Unlike Jane Fonda, I don't cry much, but I do think my emotions are more accessible, and I am better at recognizing them for what they are. Sometimes deep emotions, sometimes blind emotional reactions, occasional reactions based on fact. Yes, I know I'm liberal and I'm intense about the current practice of medicine and saving dogs--those are my subjects, and I recognize my prejudice on matters dealing with them.
But what has surprised me in my seventies is how much wiser I feel. Oh, how I wish I could relive my forties and fifties and do it better--because I know I would. I understand myself and others and life's situations so much more than I did forty years ago. What they say about age bringing wisdom is true--I think it brings a certain clarity of vision.
Sometimes I wonder how I managed to raise such wonderful children with my limited sight. I don't remember spending time doing homework or listening to them read or any of the things I do with grandchildren--mostly Jacob--now. But somehow they grew up just fine to be well educated, well adjusted people who I love and who make me proud.
And, to my surprise, I suspect I'm happier than I've ever been in my life. I'm single--something I never thought I'd enjoy. But I do like my space and my freedom. Yes, I sometimes long for the intimacy and the thought that there's one person in whom I can confide my deepest thoughts--but I have children and friends who will willingly listen to me. I remember that after Jordan's wedding, when we'd had four party-packed days of family and fun, I called a friend and said it was one time I wished I was married so I could relive those days. She, happily married, said, "Why didn't  you just call me? It would be a lot easier than having a man around." So true.
I am also happy with my house, my dog, my career--a new career in my seventies.
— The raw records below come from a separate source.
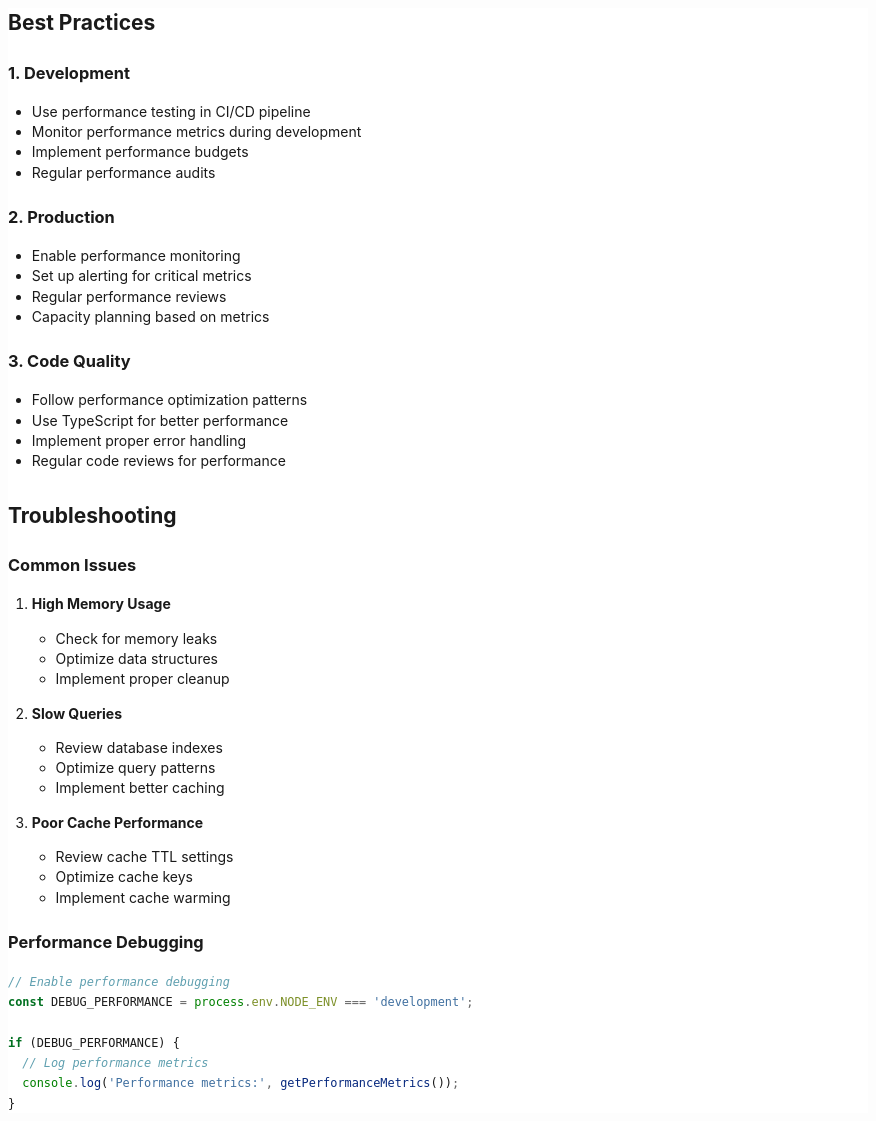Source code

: ## Best Practices

### 1. Development

- Use performance testing in CI/CD pipeline
- Monitor performance metrics during development
- Implement performance budgets
- Regular performance audits

### 2. Production

- Enable performance monitoring
- Set up alerting for critical metrics
- Regular performance reviews
- Capacity planning based on metrics

### 3. Code Quality

- Follow performance optimization patterns
- Use TypeScript for better performance
- Implement proper error handling
- Regular code reviews for performance

## Troubleshooting

### Common Issues

1. **High Memory Usage**
   - Check for memory leaks
   - Optimize data structures
   - Implement proper cleanup

2. **Slow Queries**
   - Review database indexes
   - Optimize query patterns
   - Implement better caching

3. **Poor Cache Performance**
   - Review cache TTL settings
   - Optimize cache keys
   - Implement cache warming

### Performance Debugging

```typescript
// Enable performance debugging
const DEBUG_PERFORMANCE = process.env.NODE_ENV === 'development';

if (DEBUG_PERFORMANCE) {
  // Log performance metrics
  console.log('Performance metrics:', getPerformanceMetrics());
}
```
When it occurs to me to wonder how many more books I can write, I bat that thought away because right now I feel like I can keep writing forever. I'm excited about a book that I'm going to self-publish, and I need to dig in and write the sixth Kelly O'Connell manuscript.
Upshot of all this meandering? Yes, I'm aware that I'm in my golden years and who knows how much time I have left. But am I worried about it? No. I'm healthy and happy, and I'm just going to take it day by day. Without crying.

2 comments:

babs hogan said...

I see you as vibrant as ever. You're more productive than many twenty year olds.

judyalter said...

Thanks, Bab. I figure working and being involved in life is the way to keep that winged chariot behind me.